Moses’ brother-in-law; son of Reuel (Jethro) and a Midianite, of the tribe of Kenites. (Num. 10:29; Ex. 3:1; Judg. 1:16) When the time came for the Israelites to move from the region of Mount Sinai toward the Promised Land, Moses requested that Hobab accompany them so as to serve as “eyes” or as a scout for the nation because of his familiarity with the area. Although Hobab declined at first, apparently he did accompany the Israelites, for his descendants, the Kenites, took up dwelling in the wilderness of Judah to the S of Arad and are mentioned as still living in that area in the time of Saul and David.—Num. 10:29-32; Judg. 1:16; 1 Sam. 15:6; 27:10; 30:26, 29.

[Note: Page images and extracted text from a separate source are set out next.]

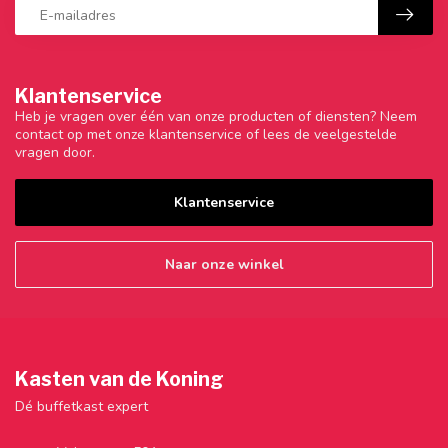
Klantenservice
Heb je vragen over één van onze producten of diensten? Neem
contact op met onze klantenservice of lees de veelgestelde
vragen door.
Klantenservice
Naar onze winkel
Kasten van de Koning
Dé buffetkast expert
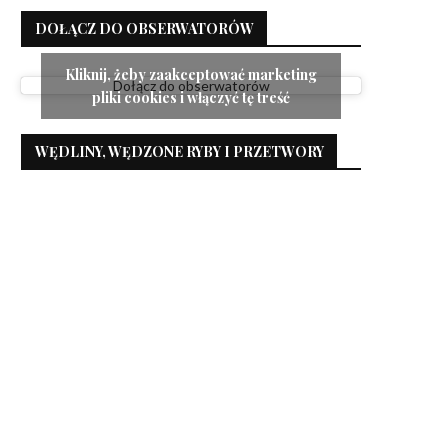
DOŁĄCZ DO OBSERWATORÓW
Kliknij, żeby zaakceptować marketing
Dołącz do obserwatorów
pliki cookies i włączyć tę treść
WĘDLINY, WĘDZONE RYBY I PRZETWORY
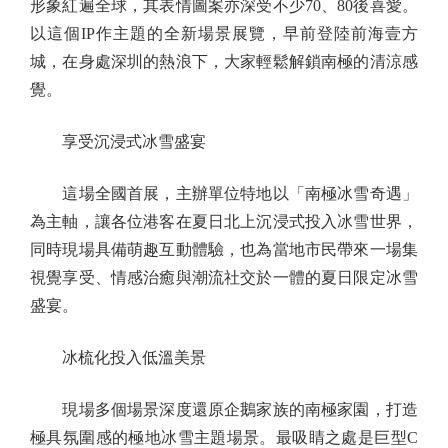
形象紅遍全球，其表情圖案亦深受不少70、80後喜愛。
以這個IP作主題的全新場景展覽，早前登陸前海壹方
城，在身處深圳的熱浪下，大家輕鬆解鎖南極的清涼感
覺。
享受沉浸式冰雪盛宴
這場全國首展，主辦單位特地以「南極冰雪奇遇」
為主軸，讓各位港客在夏日北上沉浸式投入冰雪世界，
同時現場具備萌趣互動體驗，也為當地市民帶來一場集
視覺享受、情感治癒與潮流社交於一體的夏日限定冰雪
盛宴。
冰梳化投入低溫美景
現場多個場景深度還原企鵝家族的南極家園，打造
極具氛圍感的極地冰雪主題場景。最吸睛之處是巨型C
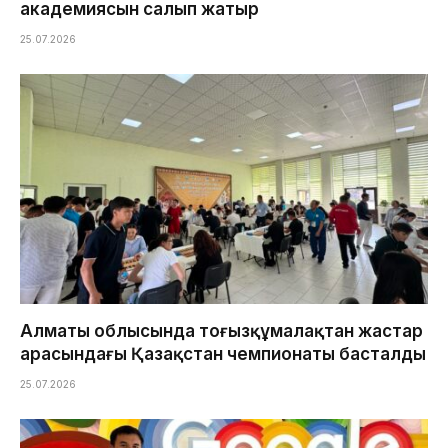
академиясын салып жатыр
25.07.2026
Алматы облысында тоғызқұмалақтан жастар
арасындағы Қазақстан чемпионаты басталды
25.07.2026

The Hebrew text of Judges 4:11, however, identifies Hobab as the father-in-law of Moses. In the New World Translation this text is rendered according to what the original Hebrew says, speaking of “the sons of Hobab, whose son-in-law Moses was.” Its rendering is in agreement with the quite literal translations by Dr. Robert Young, by J. B. Rotherham and by J. N. Darby, as well as those of the Jewish Publication Society, James Moffatt and An American Translation. So the one name, Hobab, may designate two separate individuals, namely, Moses’ father-in-law as well as his brother-in-law. That this is not out of the question is seen by the fact that more than one name is assigned to Moses’ father-in-law.—Compare Exodus 2:16-22; 3:1.
On the other hand, if Hobab was indeed only the name of the son of Reuel and hence was the name of only the brother-in-law of Moses, then the reference to Hobab as being Moses’ father-in-law must mean that Hobab was viewed as the representative of his father Reuel, who was, in that case, likely then dead.—See JETHRO; KENITE.